America’s ____ with ____.
America’s Alarming Obsession with Dogs
Bergamasco shepherd. Chinook. Otterhound. Norwegian lundehund. Finnish spitz. Swedish lapphund. Mundi. Azawakh. Pharaoh hound. Peruvian inca orchidIt. The list goes on.
It’s a competition- the one with the most exotic, obscure breed of dog wins. I have finally mustered up the courage to address this problem- no- this epidemic. I am writing to confront America’s alarming obsession with dogs. Dog is a man’s best friend, Americans take this statement to the next level. A house is not a home without a dog for the family.
My main concern is that the average American family does not have the sufficient amount of time required to take care of these hairy life forms. Mom and dad work a nine to five: they leave the house at eight and get home at six. The children are at school from eight to two, they leave the house at seven and get home at three. The dog is home alone for seven hours, not counting the time the humans are ignoring it- eating dinner, watching television. Additionally, dog ownership is technically a form of physical imprisonment- keeping the dog hostage: go outside when the humans allow it, eat when the humans allow it, go to the bathroom when the humans allow it.
The dog is lonely, eagerly awaiting its only companions. I view this as a form of emotional slavery- people show attention and affection towards their dogs when they’re bored or lonely. Like a child with an old toy, they toss them aside when they’re done. Sometimes entire families act this way and abandon their dogs, realizing that it was too big of a commitment for them to handle. Why do you think there are so many dogs shelters in America?

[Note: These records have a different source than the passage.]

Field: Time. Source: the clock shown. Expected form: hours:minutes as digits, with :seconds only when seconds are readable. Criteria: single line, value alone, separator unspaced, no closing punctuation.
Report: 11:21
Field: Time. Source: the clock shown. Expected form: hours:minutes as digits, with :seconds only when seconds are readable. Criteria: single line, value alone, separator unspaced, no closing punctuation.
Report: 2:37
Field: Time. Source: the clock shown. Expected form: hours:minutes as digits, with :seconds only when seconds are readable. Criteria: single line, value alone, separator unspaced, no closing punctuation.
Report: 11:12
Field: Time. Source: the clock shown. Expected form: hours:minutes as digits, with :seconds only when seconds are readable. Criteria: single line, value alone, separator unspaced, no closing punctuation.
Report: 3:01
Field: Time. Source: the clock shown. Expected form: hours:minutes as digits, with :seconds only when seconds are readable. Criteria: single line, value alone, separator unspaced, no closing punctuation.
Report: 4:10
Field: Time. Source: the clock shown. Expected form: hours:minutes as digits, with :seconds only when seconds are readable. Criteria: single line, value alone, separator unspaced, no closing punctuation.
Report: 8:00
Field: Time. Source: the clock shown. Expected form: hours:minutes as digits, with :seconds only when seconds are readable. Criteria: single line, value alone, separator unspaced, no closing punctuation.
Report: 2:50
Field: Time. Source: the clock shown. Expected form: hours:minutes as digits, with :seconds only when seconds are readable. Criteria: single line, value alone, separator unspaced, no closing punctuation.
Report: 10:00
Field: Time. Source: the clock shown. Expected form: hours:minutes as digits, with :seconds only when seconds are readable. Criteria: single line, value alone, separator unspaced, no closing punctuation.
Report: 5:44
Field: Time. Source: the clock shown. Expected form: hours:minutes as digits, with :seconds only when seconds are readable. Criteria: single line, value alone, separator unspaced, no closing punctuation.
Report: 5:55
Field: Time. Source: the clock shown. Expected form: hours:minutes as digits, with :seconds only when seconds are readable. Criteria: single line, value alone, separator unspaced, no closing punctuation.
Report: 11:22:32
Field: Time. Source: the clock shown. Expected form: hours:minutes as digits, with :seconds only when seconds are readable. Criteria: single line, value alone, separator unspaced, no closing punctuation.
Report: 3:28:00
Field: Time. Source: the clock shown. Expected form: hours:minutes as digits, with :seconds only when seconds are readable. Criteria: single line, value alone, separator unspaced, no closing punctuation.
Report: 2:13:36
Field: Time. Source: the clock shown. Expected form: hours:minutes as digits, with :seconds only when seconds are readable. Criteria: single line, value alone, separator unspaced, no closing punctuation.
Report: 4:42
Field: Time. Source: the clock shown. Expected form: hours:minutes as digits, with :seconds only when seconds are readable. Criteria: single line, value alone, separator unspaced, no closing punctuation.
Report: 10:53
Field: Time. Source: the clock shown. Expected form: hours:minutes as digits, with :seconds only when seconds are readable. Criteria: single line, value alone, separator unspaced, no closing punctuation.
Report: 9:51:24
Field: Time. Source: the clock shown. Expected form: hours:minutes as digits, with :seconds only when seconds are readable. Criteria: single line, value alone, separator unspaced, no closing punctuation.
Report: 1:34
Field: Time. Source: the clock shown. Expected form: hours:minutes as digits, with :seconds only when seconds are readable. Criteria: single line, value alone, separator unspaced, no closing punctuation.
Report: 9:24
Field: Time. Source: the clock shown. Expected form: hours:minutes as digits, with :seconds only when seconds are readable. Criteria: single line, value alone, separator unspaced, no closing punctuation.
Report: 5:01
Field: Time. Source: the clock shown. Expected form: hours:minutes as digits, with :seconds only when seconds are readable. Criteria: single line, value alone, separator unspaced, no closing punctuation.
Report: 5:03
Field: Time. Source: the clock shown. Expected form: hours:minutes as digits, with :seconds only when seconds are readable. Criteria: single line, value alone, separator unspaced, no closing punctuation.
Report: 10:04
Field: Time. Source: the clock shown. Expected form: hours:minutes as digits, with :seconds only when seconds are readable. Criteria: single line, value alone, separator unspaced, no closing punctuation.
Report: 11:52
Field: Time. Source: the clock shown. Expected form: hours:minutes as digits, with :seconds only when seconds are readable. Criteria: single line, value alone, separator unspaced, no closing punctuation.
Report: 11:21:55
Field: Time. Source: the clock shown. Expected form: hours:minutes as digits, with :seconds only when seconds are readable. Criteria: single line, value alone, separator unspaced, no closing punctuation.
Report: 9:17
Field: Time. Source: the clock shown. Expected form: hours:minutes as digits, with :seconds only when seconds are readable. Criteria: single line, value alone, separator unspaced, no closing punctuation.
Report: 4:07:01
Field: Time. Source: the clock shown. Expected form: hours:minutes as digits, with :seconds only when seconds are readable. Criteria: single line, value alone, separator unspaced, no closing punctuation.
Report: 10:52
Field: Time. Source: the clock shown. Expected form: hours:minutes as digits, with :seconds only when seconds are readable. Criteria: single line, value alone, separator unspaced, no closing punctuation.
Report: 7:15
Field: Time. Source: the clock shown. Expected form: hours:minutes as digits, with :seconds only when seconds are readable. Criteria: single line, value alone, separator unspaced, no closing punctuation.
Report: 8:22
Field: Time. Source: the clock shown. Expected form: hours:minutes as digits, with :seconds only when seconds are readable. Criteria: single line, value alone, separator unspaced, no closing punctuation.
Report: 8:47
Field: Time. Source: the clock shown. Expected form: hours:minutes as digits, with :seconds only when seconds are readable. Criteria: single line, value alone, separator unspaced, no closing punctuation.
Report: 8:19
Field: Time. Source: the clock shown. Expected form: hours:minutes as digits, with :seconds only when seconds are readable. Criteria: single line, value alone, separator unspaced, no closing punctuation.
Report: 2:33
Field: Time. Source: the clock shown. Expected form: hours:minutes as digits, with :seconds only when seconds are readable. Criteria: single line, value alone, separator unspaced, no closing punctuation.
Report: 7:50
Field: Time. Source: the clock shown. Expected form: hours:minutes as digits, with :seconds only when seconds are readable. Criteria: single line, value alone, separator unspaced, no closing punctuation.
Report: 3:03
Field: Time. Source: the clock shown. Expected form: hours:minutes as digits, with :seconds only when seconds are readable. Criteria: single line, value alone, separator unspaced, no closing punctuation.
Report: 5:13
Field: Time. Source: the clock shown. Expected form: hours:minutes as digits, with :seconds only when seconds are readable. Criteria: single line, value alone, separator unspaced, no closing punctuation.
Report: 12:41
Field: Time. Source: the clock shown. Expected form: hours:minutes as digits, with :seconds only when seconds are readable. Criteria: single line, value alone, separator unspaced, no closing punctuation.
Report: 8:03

Not to mention putting value on dogs for their breeds. This is perhaps the most alarming habit concerning dog owners- the pure bread phenomenon. Obsessing over the prestige of a blood line eerily reminds me of the idea of creating a master Aryan race. Furthermore, this breeding often mutilates and disables the dogs, as in the case of pure bred pugs. The guilt that I believe should be felt when dog shopping can be equated to the repressed guilt felt by first world shoppers when shopping at cheap chain stores such as Forever 21. Their love for cheap prices over powers the guilt they feel knowing tiny little Malaysian hands from tiny little Malaysian children made those clothes, getting paid ten cents an hour for their labor.